### Recorded data
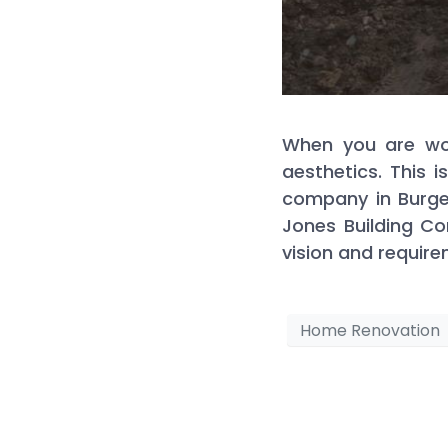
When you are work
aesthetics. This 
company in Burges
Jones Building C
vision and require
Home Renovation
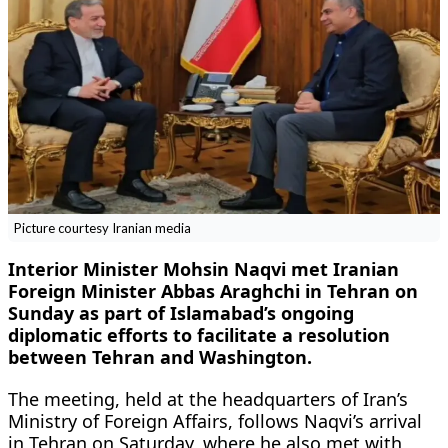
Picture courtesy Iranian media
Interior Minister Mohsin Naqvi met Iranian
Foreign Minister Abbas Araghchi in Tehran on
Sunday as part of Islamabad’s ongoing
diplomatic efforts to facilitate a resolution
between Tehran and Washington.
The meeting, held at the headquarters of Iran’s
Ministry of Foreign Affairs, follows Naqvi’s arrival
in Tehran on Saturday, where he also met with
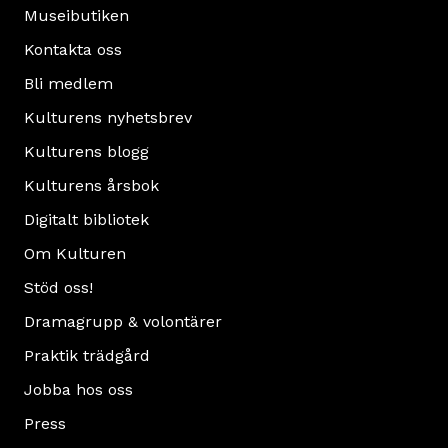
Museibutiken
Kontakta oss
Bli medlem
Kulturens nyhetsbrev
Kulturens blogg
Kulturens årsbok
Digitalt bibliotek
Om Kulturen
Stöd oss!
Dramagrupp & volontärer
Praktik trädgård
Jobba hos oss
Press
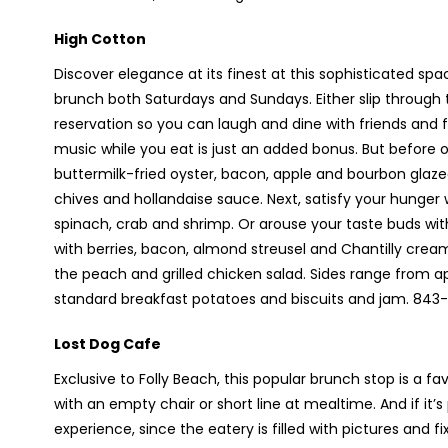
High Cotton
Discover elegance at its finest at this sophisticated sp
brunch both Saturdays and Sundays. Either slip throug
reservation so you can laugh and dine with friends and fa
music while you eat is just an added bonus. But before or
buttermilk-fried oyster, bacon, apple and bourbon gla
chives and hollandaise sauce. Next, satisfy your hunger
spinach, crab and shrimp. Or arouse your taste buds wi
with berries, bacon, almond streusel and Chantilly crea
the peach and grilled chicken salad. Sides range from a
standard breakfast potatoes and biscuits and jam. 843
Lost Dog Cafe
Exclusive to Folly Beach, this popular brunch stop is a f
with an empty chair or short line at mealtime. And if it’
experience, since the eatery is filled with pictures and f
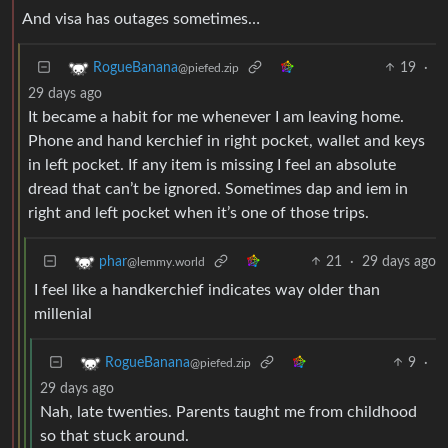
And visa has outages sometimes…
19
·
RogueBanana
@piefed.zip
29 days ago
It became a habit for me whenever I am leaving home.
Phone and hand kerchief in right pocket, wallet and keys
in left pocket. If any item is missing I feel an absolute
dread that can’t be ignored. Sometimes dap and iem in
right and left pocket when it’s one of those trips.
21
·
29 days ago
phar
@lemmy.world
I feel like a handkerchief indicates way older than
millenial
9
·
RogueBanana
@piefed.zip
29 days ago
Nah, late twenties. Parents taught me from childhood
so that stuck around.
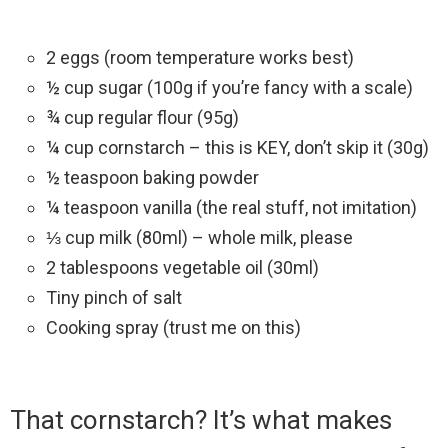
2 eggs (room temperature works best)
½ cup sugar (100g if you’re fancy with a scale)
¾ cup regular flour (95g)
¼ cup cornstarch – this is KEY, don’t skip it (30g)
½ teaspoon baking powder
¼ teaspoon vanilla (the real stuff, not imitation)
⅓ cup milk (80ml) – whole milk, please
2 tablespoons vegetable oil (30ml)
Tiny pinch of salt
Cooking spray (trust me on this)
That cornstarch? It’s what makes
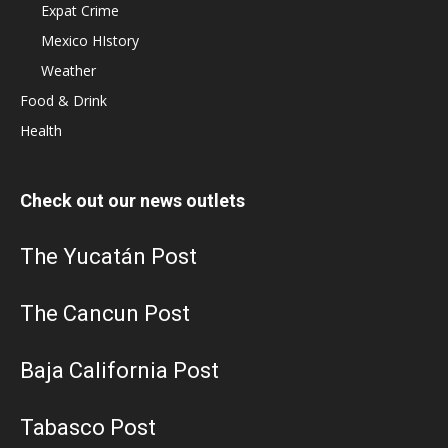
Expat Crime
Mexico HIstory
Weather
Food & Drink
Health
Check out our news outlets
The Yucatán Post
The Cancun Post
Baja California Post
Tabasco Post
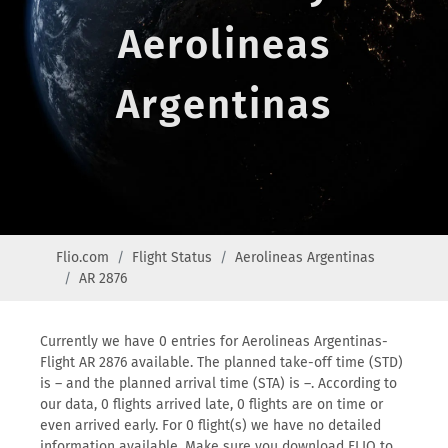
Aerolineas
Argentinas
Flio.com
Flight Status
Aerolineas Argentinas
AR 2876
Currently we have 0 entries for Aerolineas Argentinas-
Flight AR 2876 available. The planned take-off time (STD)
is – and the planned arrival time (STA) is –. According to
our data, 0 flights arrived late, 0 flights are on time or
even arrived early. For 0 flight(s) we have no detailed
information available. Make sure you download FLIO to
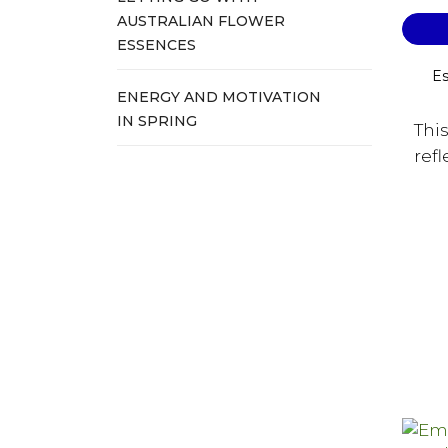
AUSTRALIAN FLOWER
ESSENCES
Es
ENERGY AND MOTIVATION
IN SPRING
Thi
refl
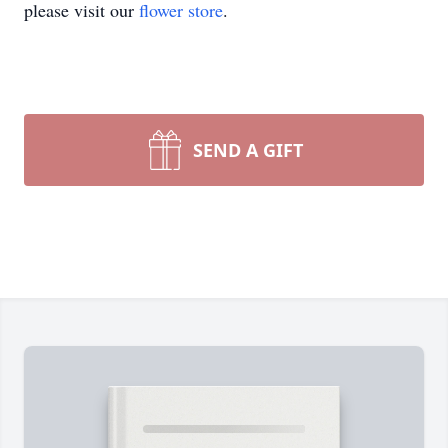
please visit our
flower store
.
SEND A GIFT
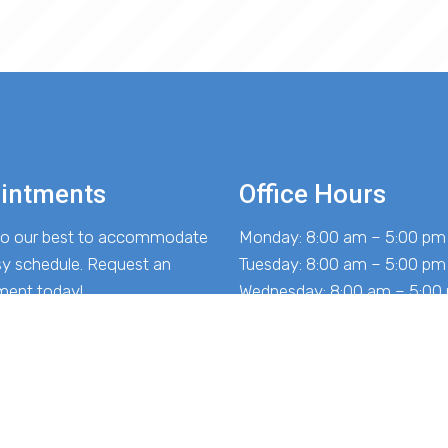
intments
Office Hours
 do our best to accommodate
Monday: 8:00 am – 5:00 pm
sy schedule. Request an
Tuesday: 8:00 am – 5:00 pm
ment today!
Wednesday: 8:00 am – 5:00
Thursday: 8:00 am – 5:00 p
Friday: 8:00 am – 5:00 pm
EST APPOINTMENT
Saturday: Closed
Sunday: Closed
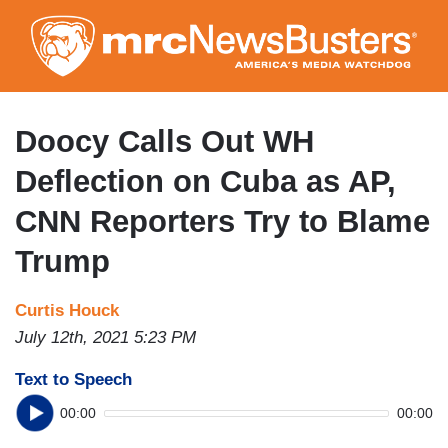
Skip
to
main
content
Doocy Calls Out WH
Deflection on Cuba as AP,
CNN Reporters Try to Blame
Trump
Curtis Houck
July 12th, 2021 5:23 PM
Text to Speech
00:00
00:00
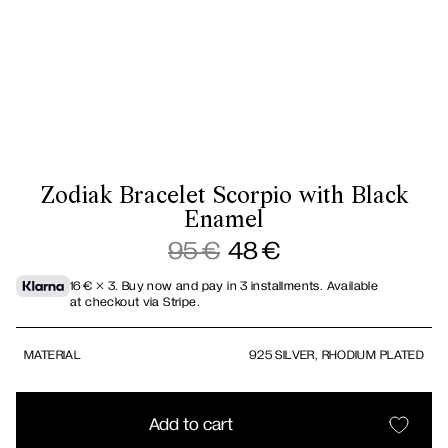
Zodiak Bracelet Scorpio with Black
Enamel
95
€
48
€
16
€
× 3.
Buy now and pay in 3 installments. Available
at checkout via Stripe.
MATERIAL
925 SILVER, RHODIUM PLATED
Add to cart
######
### Recorded data
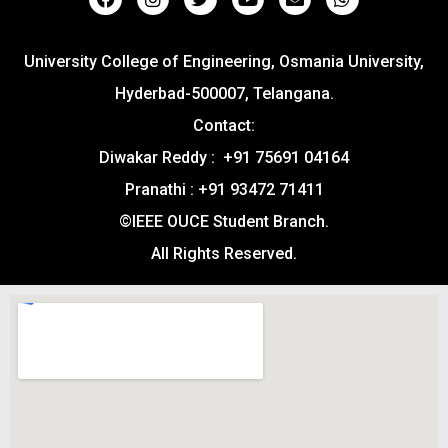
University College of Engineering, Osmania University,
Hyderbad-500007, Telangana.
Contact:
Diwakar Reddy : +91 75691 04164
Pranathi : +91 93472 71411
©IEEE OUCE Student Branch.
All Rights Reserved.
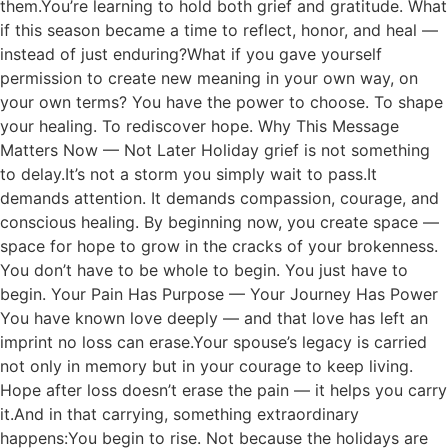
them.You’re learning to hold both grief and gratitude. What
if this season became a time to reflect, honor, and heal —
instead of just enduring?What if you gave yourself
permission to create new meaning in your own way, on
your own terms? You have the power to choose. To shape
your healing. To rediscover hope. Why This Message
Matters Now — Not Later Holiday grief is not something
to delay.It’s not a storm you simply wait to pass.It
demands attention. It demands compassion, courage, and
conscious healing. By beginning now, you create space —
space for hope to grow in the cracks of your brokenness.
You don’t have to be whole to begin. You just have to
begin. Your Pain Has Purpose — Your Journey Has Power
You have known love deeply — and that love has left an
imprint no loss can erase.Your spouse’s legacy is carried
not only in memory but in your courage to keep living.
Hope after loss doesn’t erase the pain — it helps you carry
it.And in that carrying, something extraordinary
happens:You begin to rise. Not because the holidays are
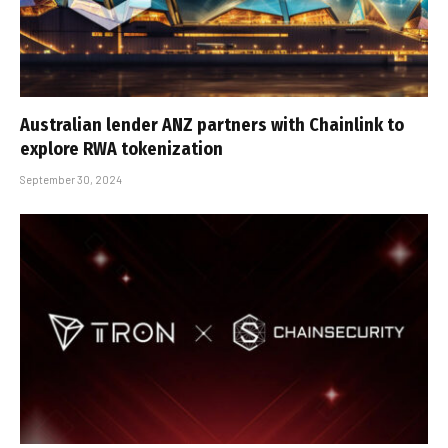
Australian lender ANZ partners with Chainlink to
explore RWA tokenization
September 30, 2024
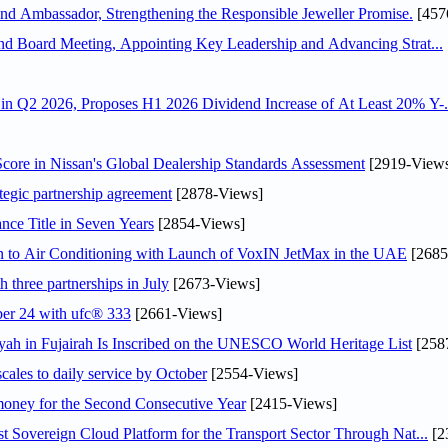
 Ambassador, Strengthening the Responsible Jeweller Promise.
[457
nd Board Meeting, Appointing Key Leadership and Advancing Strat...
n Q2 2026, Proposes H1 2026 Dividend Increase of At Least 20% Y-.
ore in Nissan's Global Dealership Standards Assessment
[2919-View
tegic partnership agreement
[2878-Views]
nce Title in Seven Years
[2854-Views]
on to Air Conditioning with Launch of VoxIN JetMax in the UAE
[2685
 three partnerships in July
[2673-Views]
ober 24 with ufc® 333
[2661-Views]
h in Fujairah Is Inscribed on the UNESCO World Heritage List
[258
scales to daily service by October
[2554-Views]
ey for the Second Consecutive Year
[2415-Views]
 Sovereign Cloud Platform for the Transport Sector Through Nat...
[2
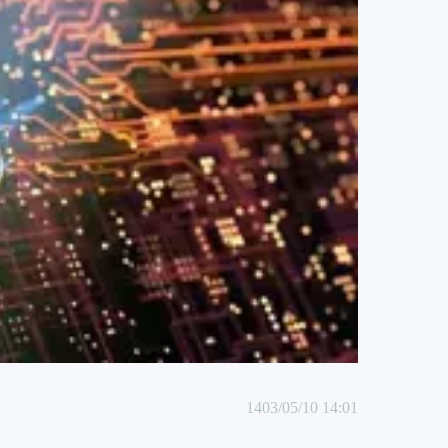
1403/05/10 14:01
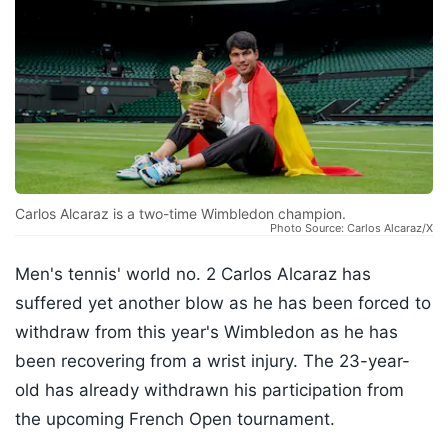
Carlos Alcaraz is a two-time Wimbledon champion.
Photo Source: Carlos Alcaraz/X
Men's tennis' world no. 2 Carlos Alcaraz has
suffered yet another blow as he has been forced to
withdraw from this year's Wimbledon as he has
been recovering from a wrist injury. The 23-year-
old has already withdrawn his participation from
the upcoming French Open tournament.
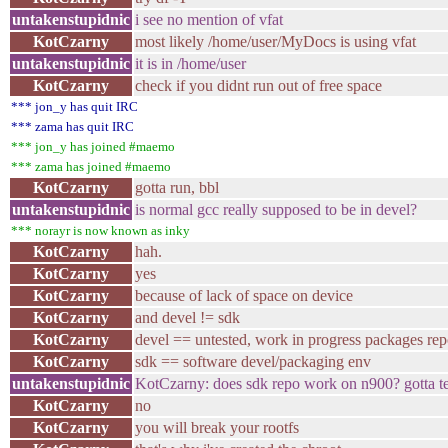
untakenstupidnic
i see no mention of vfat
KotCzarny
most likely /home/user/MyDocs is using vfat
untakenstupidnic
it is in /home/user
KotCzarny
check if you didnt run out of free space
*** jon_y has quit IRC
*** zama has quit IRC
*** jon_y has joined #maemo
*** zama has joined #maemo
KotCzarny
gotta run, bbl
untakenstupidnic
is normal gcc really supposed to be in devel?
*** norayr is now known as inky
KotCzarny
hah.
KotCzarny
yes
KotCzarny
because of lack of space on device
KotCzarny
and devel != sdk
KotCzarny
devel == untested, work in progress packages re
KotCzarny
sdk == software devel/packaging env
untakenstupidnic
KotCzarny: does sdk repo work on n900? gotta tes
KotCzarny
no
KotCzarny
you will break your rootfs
######
Both end lines included, restate word for word the lines above from the line with "right and left" to the line with "Nah, late twenties.", and nothing else.

right and left pocket when it’s one of those trips.
21
·
29 days ago
phar
@lemmy.world
I feel like a handkerchief indicates way older than
millenial
9
·
RogueBanana
@piefed.zip
29 days ago
Nah, late twenties. Parents taught me from childhood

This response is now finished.